MGMG, Julia Wahren, and Michael Emanuel Bauer
program:
MADE IT - MOST LIKELY
Compositions by MCMG, Julia Wahren, Michael Emanuel Bauer and Yasel Muñoz
MCMG & Julia Wahren (* 1968)
[01] SNEEZING for ensemble and voice (2020) 05:46
Infectious interlude after Kurt Schwitters
Michael Emmanuel Bauer (* 1974)
HUNGER:THREADS for voice, flute with live electronics and piano (2021) 13:01
with reflections by Christoph Reiserer, Georg Karger and Julia Wahren
Text: Julia Wahren
[02] #1 Julia DUCOURNAU 02:42
[03] #2 reflection GRAVE 01:38
[04] #3 Claire DENIS 02:36
[05] #4 reflection TROUBLE EVERY DAY 01:37
[06] #5 erwin OLAF 02:18
[07] #6 reflection HOPE 02:10
Yasel Munoz (*1996), MCMG & Julia Wahren
[08] ANHELO DE MALECON for ensemble and soundscape (2021) 09:27
1. Sonidos de Cola / 2. Anhelo de Malecon / 3. Fiesta
MCMG
[09] FROM FOLLOWER TO INFLUENCER for ensemble and live electronics (2022) 09:33
MCMG & Julia Wahren
[10] LOLOOP FOR JOHN DONNE for ensemble, loop, live electronics and voice (2020) 08:42
Lyrics: John Donne, No Man Is on Iceland
MCMG & Julia Wahren
[11] EXPERO for ensemble, voice and soundscape (2021) 11:07
Text: Pepe Gavilondo
MCMG
[12] CORONAVERSE #2 for ensemble and soundscape (2022) 11:05
Tribute to the Munich Corona summer 2020 using "To die for" (Georg Karger, Peter Holzapfel)
Total playing time: 69:05
MCMG (Munich Contemporary Music Group)
Karina Erhard (*1972) flutes / electronics
Georg Karger (*1956) double bass / electric bass
Eka Kuparadze (*1975) Piano
Christoph Reiserer (*1966) clarinet / saxophone / electronics
Julia Wahren, voice
Virtual guests:
Yasel Munoz, flute [08]
Pepe Gavilondo, speaker [11]
Press comment:
175 / November 2022
Pandemic gallows humor
“Let’s make the best of it,” seems to be the secret motif of the intelligently composed album by MCMG (Munich Contemporary Music Group) entitled “Made It – Most Likely”. The music, composed by Julia Wahren (voice) and the ensemble, by Michael Emanuel Bauer and the Cuban Yasel Muñoz, who was included via the Internet, fluctuates between gallows humor and thoughtful seriousness. With the mixed-in snapshots of daily life taken during the paralyzing Corona period, a window into reality opens.

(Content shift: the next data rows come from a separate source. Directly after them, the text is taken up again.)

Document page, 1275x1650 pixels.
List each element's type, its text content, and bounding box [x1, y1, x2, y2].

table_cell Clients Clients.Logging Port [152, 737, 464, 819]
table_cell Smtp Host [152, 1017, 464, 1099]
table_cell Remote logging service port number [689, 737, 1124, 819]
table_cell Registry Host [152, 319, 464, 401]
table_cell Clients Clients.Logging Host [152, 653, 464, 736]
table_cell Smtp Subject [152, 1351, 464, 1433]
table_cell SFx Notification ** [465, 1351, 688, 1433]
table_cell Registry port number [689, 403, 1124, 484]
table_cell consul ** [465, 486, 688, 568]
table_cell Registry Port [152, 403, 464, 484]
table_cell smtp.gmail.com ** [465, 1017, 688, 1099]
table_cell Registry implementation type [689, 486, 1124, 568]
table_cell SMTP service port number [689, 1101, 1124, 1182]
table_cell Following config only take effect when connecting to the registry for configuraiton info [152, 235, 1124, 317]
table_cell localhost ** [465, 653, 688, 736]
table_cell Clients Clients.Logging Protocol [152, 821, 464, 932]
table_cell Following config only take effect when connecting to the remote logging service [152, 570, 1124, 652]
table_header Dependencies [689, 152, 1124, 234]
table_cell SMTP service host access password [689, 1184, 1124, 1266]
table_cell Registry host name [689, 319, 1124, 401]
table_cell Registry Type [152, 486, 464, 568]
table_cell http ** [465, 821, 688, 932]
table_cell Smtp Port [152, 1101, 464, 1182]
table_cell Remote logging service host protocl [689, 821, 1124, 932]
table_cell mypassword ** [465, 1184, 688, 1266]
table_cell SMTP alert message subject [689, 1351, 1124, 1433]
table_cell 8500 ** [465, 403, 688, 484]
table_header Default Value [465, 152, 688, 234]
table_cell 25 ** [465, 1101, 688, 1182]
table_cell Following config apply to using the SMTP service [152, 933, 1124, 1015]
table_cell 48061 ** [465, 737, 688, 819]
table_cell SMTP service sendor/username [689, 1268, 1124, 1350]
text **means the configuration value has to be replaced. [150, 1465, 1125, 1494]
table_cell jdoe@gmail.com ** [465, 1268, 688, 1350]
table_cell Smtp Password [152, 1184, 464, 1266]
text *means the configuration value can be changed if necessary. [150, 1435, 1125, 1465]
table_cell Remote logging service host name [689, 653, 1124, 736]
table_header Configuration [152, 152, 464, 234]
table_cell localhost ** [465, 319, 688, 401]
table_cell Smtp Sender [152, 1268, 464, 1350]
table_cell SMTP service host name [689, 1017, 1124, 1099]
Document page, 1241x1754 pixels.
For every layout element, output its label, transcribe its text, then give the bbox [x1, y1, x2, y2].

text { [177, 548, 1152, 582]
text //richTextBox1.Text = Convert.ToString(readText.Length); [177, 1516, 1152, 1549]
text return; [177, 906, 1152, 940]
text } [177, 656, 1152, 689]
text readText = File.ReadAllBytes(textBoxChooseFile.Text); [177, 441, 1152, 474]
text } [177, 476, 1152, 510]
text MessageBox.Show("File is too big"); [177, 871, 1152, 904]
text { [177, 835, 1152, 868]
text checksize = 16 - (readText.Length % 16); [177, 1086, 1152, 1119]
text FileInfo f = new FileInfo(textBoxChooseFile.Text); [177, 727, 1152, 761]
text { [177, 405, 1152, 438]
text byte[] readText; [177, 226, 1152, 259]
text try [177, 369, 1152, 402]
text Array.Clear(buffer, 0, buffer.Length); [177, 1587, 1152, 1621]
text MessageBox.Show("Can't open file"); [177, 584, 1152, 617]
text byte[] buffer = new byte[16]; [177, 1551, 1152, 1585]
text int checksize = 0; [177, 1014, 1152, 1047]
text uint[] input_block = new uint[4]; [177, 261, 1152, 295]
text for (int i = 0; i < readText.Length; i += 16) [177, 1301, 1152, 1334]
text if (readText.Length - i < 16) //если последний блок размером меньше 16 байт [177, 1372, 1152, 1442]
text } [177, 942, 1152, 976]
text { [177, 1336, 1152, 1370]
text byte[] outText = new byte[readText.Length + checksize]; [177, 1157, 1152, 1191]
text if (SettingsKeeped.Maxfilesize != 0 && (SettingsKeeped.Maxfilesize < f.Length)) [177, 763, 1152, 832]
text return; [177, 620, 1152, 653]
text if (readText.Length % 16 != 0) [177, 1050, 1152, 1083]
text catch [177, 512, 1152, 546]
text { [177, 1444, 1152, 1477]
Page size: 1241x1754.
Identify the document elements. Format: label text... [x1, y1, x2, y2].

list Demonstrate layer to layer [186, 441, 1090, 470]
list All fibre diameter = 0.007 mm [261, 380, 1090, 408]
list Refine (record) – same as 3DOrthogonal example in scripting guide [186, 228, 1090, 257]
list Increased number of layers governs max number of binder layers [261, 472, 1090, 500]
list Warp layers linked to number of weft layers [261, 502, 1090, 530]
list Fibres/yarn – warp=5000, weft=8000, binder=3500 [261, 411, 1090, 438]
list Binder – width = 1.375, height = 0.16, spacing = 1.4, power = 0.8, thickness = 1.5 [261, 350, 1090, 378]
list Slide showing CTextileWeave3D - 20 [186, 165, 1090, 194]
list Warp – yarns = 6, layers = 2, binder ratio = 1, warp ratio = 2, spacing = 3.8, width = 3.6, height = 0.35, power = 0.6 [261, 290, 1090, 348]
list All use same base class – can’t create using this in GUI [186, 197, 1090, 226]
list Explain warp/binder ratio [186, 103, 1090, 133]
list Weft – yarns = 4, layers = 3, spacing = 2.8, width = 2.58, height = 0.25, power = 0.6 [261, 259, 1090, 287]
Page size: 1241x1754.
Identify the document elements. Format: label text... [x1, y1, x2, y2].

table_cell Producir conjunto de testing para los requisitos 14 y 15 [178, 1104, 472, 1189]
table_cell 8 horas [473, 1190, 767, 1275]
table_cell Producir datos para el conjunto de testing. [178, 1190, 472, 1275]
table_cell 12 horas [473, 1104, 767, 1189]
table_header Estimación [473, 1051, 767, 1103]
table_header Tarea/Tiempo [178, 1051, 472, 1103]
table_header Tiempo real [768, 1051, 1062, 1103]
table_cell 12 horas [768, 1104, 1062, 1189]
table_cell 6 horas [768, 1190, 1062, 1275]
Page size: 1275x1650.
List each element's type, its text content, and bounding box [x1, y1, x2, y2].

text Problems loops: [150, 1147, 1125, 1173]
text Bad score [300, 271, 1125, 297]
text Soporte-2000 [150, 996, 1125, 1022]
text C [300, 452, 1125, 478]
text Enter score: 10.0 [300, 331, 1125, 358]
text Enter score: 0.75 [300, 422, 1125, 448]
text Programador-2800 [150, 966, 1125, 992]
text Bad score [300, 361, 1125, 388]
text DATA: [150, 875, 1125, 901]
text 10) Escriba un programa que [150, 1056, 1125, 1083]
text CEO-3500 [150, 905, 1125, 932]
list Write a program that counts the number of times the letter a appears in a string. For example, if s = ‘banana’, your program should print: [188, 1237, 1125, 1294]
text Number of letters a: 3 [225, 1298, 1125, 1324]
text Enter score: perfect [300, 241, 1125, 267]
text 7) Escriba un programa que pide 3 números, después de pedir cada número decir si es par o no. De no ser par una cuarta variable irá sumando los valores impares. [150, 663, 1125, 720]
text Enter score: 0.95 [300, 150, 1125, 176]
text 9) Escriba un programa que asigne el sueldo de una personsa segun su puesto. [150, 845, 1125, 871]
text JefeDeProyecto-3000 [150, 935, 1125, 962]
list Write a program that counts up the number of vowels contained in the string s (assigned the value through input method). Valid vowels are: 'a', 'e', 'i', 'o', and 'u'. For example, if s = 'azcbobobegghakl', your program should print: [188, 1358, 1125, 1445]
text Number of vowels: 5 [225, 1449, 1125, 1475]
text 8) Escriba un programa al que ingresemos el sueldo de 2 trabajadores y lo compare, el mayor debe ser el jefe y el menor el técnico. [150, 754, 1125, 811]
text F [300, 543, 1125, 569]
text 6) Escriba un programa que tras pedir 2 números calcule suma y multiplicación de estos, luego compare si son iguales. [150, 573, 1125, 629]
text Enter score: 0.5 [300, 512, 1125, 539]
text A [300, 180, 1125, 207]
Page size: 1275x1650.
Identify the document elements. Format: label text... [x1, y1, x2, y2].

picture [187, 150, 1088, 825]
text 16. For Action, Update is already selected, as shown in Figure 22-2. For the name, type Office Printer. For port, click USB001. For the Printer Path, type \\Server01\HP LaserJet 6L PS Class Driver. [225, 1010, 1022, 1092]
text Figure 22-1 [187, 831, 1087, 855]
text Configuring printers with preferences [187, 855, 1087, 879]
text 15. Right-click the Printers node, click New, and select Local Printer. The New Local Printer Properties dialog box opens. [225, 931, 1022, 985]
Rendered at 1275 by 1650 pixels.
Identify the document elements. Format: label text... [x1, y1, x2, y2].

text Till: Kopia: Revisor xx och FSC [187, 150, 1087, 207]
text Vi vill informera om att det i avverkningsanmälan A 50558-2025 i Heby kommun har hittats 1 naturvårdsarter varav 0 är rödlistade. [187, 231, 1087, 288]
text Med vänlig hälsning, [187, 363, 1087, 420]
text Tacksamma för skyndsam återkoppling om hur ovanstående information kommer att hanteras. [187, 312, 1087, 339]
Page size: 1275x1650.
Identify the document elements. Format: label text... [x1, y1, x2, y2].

A masterpiece of purely musical comedy, the vocal-instrumental performance about the dangers of sneezing, forms the overture, then a skeptical worldview spreads. “Hope is the comprehensive emotional and, under certain circumstances, action-guiding orientation of the human being towards the future”: The sensible sentence is brutally chopped up by the instruments, the word “future” is crippled and packed into a meaningless repetition loop. However, this pessimistic view does not remain the same. With an instrumentally commented audio picture from Cuba, a different reality of life is somewhat clumsily longed for, and “Espero” via a poetically suggestive text by Pepe Gavilondo finally takes up the theme of hope again and subtly creates an alternative to the widespread nastiness.
With the mercilessly hard sound attacks over long stretches, the MCMG album makes a disillusioned impression, and yet it also spreads quiet confidence. An ambivalence that aptly describes our current situation.